* _COMPITI ED ESERCIZI_:
• 1. Indica se le affermazioni (a), (b) e (c) concordano con il testo sulla rassegna musicale. Rispondi sì o no, citando esattamente le parole del testo che lo stabiliscono.
(a) La rassegna è arrivata alla decima edizione.
(b) I concerti si tengono il sabato mattina.
(c) Domenica 13 il SANFRILU ENSEMBLE esegue musiche di Elgar.
• 2. Secondo il testo sulla rassegna musicale, di quale stile è testimonianza la Pieve di Santa Maria a Chianni?
• 3. Ricopia senza modifiche il testo sulla rassegna musicale da "Nelle domeniche di" a "conclamata attività artistica.".
··· BRANO CITATO
Musica nei chiostri e nelle pievi


Girando per la Toscana alla scoperta dei tesori artistici e architettonici si attraversano borghi medievali protetti da antiche mura, si percorrono verdi distese dove si stagliano pievi, castelli, monasteri e chiostri: un patrimonio secolare che i Comuni di Gambassi Terme e di Montaione valorizzano da anni, curando il restauro delle sue architetture medievali e aprendo i luoghi di culto alla soavità e alla bellezza della musica classica.

Nelle domeniche di giugno, poco prima del tramonto, la suggestiva Pieve di Santa Maria a Chianni, splendida testimonianza dello stile romanico pisano, si riempie di note musicali e diventa palcoscenico dei piccoli gruppi da camera dell’Orchestra della Toscana. Nel susseguirsi delle domeniche si alterneranno quartetti e sestetti, ensemble di ottoni e percussioni: tutti composti da musicisti di solida esperienza nel ruolo di solisti e con una conclamata attività artistica.

Quest’anno la rassegna, giunta alla 10ª edizione, prende il via domenica 6 giugno con l’ENSEMBLE DI OTTONI E PERCUSSIONI protagonista di Cantate e Arie da opere celebri, e interprete delle più note colonne sonore che il cinema ha dedicato alla Shoa (musiche da Mosé, Schlinder’s List, La vita è bella).

A seguire, domenica 13, un omaggio al grande Čajkovskij autore di un “Souvenir de Florence” uno straordinario e affascinante sestetto per archi interpretato dal SANFRILU ENSEMBLE. E il gruppo d’archi, ORTENSEMBLE, domenica 20, ancora in pagine di Čajkovskij, dell’inglese Elgar e in un concerto di uno degli autori più amati dal pubblico italiano, Nino Rota.

La rassegna di giugno si conclude con musiche di Mozart, Boccherini e Rossini dedicate al flauto solista affiancato da un trio composto da violino, viola e violoncello.
······
··· ESTRATTI DEI RECORD
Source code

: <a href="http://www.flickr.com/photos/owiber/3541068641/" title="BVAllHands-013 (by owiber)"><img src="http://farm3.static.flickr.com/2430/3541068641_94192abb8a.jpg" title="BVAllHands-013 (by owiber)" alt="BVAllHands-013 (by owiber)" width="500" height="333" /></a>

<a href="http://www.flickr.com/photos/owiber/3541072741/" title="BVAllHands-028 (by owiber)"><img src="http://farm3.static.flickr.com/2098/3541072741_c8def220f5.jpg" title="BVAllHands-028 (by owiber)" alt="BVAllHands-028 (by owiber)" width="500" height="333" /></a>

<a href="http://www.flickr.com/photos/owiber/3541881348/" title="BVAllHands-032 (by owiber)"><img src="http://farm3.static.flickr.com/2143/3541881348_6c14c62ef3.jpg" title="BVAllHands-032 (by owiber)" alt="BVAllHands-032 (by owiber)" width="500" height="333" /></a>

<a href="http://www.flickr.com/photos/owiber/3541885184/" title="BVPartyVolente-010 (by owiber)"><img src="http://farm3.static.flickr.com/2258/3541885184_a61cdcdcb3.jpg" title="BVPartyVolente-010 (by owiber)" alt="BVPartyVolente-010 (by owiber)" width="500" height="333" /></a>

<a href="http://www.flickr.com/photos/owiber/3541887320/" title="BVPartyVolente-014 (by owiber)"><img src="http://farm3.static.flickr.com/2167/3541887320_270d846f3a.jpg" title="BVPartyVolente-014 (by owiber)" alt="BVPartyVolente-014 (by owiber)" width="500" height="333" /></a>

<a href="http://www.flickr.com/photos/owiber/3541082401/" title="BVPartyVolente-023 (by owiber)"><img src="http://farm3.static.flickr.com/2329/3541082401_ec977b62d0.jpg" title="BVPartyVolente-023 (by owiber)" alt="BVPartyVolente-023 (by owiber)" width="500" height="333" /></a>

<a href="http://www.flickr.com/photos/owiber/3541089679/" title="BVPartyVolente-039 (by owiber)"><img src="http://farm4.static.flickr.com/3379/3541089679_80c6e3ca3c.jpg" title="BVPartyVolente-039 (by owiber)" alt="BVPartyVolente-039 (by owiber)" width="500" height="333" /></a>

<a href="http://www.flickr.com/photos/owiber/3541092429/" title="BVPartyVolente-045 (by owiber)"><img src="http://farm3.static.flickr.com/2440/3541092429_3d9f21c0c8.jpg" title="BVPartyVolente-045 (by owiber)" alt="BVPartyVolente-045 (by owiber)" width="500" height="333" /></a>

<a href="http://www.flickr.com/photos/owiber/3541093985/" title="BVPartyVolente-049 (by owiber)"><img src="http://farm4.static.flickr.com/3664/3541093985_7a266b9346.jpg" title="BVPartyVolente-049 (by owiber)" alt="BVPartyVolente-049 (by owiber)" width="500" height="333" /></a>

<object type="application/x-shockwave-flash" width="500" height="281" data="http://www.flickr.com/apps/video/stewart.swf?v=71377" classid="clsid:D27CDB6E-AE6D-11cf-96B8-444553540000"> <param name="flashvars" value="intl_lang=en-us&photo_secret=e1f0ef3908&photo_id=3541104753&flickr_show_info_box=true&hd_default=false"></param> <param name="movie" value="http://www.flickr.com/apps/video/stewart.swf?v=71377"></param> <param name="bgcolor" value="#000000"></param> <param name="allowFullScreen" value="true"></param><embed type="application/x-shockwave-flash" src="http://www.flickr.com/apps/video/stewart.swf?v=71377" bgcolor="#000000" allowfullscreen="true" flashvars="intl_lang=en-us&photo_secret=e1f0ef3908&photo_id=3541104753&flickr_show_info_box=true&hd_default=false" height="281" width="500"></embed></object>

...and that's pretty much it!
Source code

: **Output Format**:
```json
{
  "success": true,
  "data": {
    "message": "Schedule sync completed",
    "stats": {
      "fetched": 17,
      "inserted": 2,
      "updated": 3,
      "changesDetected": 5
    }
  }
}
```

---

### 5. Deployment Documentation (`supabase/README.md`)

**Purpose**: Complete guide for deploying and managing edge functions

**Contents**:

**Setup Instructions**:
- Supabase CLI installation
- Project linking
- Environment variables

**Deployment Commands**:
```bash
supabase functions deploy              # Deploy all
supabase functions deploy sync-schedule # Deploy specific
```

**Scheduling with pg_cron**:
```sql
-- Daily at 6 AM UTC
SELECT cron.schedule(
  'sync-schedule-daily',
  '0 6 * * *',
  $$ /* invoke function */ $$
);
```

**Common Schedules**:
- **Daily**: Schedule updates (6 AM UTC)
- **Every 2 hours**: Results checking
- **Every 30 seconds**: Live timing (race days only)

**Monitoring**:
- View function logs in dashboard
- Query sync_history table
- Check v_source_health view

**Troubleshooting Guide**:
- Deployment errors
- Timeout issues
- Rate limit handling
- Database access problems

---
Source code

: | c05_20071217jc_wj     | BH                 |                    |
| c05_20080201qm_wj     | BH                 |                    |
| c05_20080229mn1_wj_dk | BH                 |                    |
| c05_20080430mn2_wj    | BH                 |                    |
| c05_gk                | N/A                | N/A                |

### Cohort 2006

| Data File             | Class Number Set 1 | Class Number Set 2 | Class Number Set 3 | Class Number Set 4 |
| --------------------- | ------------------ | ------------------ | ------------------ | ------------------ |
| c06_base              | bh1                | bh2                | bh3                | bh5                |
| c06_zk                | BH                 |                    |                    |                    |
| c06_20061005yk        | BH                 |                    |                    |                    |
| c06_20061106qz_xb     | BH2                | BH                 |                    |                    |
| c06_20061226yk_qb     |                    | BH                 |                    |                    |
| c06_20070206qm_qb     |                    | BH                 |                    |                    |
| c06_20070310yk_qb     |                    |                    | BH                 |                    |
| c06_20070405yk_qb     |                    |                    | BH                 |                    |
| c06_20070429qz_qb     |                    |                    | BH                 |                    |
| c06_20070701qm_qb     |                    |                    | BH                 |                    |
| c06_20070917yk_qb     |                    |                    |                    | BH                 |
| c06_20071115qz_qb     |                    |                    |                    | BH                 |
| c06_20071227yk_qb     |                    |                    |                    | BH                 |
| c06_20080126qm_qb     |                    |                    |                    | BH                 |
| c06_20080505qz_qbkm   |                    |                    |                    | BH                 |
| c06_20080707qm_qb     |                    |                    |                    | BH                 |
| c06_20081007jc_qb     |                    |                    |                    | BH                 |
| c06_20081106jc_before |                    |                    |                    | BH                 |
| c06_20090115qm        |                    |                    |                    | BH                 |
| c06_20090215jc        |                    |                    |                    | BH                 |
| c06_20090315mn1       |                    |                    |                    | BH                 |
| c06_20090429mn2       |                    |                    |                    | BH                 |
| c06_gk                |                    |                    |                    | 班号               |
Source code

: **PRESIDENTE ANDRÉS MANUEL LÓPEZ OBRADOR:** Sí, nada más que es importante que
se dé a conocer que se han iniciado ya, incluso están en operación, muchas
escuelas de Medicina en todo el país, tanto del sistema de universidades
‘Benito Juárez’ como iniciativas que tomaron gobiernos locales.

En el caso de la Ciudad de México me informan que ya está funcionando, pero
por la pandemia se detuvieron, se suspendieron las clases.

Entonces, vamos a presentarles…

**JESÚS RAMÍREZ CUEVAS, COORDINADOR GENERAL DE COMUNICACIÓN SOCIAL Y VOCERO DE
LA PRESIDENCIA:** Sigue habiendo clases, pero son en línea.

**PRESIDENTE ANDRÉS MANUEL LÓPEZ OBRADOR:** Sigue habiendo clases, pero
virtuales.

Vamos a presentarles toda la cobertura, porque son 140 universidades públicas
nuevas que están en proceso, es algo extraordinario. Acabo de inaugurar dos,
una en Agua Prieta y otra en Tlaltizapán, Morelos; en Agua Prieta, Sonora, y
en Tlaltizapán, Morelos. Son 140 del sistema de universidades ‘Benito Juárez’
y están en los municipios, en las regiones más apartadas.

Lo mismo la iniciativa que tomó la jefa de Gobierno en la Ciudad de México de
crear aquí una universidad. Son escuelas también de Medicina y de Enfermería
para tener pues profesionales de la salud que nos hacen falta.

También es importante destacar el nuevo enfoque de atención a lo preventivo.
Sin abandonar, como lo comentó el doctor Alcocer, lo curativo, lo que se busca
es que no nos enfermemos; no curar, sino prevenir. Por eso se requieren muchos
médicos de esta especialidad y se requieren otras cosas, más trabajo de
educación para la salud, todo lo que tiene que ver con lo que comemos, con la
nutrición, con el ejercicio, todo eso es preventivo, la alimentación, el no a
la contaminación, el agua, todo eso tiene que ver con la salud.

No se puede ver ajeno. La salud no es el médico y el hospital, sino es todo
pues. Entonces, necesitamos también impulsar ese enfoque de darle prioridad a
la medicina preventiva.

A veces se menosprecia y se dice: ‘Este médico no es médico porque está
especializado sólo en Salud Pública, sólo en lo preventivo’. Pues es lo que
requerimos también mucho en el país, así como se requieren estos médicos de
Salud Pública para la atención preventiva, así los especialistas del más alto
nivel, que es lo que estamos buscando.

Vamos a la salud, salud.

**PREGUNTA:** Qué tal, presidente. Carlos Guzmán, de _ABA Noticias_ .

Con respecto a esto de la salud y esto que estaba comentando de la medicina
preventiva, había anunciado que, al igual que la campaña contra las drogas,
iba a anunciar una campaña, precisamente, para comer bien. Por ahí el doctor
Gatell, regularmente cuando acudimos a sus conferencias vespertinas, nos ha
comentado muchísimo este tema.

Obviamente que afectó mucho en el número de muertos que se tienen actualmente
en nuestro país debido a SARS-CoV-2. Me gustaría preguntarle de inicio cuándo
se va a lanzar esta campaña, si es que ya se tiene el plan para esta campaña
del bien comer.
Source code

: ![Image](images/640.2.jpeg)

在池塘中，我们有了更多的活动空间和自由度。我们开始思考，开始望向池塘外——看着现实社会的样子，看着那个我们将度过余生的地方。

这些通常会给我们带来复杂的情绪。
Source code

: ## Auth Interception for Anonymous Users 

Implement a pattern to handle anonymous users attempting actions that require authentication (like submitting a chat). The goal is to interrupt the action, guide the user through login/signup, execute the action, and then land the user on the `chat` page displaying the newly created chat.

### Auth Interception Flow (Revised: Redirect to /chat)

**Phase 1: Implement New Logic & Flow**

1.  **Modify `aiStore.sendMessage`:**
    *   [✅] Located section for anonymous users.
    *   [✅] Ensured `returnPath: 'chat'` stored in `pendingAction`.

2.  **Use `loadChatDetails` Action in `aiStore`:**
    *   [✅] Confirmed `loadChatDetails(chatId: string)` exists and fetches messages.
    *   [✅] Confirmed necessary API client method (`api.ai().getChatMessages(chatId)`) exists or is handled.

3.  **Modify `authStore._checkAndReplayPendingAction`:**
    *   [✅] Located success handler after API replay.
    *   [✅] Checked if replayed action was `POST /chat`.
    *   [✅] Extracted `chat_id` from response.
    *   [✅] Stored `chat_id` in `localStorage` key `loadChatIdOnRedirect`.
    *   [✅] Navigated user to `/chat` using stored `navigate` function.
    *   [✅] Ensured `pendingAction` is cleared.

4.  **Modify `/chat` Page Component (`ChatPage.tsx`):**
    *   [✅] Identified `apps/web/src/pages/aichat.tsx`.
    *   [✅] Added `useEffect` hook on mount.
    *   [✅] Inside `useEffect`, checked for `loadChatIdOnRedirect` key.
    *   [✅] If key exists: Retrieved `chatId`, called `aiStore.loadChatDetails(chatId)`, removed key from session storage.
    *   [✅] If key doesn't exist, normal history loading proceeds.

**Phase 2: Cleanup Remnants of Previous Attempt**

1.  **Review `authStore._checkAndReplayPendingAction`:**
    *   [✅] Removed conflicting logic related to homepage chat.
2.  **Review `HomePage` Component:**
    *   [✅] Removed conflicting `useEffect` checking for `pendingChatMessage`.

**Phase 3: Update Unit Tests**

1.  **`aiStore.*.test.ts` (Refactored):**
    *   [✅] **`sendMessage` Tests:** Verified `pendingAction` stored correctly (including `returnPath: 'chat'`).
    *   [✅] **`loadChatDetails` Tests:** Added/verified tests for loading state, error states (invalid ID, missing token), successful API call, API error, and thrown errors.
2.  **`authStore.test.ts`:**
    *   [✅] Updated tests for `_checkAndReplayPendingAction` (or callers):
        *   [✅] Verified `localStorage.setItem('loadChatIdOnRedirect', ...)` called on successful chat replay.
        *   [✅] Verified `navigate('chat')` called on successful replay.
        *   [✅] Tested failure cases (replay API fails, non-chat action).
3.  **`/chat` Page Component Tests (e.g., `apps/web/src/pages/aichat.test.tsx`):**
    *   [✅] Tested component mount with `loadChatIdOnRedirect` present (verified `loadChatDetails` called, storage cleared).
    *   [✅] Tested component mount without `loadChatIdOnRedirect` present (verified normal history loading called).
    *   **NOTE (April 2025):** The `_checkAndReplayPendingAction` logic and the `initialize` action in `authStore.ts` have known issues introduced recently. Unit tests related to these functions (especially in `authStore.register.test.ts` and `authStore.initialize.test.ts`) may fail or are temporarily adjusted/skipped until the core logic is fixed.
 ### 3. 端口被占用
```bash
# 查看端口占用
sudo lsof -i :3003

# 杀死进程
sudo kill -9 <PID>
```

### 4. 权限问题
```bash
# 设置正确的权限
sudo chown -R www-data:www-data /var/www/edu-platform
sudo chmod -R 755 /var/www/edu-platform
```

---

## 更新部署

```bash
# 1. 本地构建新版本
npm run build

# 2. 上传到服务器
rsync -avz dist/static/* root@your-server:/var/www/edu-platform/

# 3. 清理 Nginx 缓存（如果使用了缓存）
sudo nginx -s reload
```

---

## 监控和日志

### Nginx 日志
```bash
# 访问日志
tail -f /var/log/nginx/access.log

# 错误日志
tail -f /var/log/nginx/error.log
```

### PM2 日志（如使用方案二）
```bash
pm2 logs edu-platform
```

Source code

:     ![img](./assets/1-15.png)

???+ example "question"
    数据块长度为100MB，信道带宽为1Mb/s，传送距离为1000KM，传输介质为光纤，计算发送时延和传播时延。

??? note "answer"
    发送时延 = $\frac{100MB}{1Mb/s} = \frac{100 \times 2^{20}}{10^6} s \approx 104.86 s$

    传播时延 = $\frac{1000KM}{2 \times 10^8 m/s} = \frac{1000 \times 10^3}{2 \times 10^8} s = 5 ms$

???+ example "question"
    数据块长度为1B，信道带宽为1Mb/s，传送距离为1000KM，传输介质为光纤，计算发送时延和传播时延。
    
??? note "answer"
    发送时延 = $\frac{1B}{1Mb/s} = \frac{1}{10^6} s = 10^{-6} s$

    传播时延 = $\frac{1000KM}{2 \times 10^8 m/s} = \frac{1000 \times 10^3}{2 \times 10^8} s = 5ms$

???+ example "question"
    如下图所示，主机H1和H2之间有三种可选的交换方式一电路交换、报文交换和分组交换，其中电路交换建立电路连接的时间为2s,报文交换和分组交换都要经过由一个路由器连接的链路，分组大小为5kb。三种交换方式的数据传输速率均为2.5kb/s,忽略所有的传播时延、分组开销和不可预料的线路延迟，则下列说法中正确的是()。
······
* _RISPOSTE NUMERATE_:
• 1.
(a) Sì: "Quest’anno la rassegna, giunta alla 10ª edizione".
(b) No: "Nelle domeniche di giugno, poco prima del tramonto".
(c) No: "E il gruppo d’archi, ORTENSEMBLE, domenica 20, ancora in pagine di Čajkovskij, dell’inglese Elgar".

• 2. Dello stile romanico pisano.

• 3.
Nelle domeniche di giugno, poco prima del tramonto, la suggestiva Pieve di Santa Maria a Chianni, splendida testimonianza dello stile romanico pisano, si riempie di note musicali e diventa palcoscenico dei piccoli gruppi da camera dell’Orchestra della Toscana. Nel susseguirsi delle domeniche si alterneranno quartetti e sestetti, ensemble di ottoni e percussioni: tutti composti da musicisti di solida esperienza nel ruolo di solisti e con una conclamata attività artistica.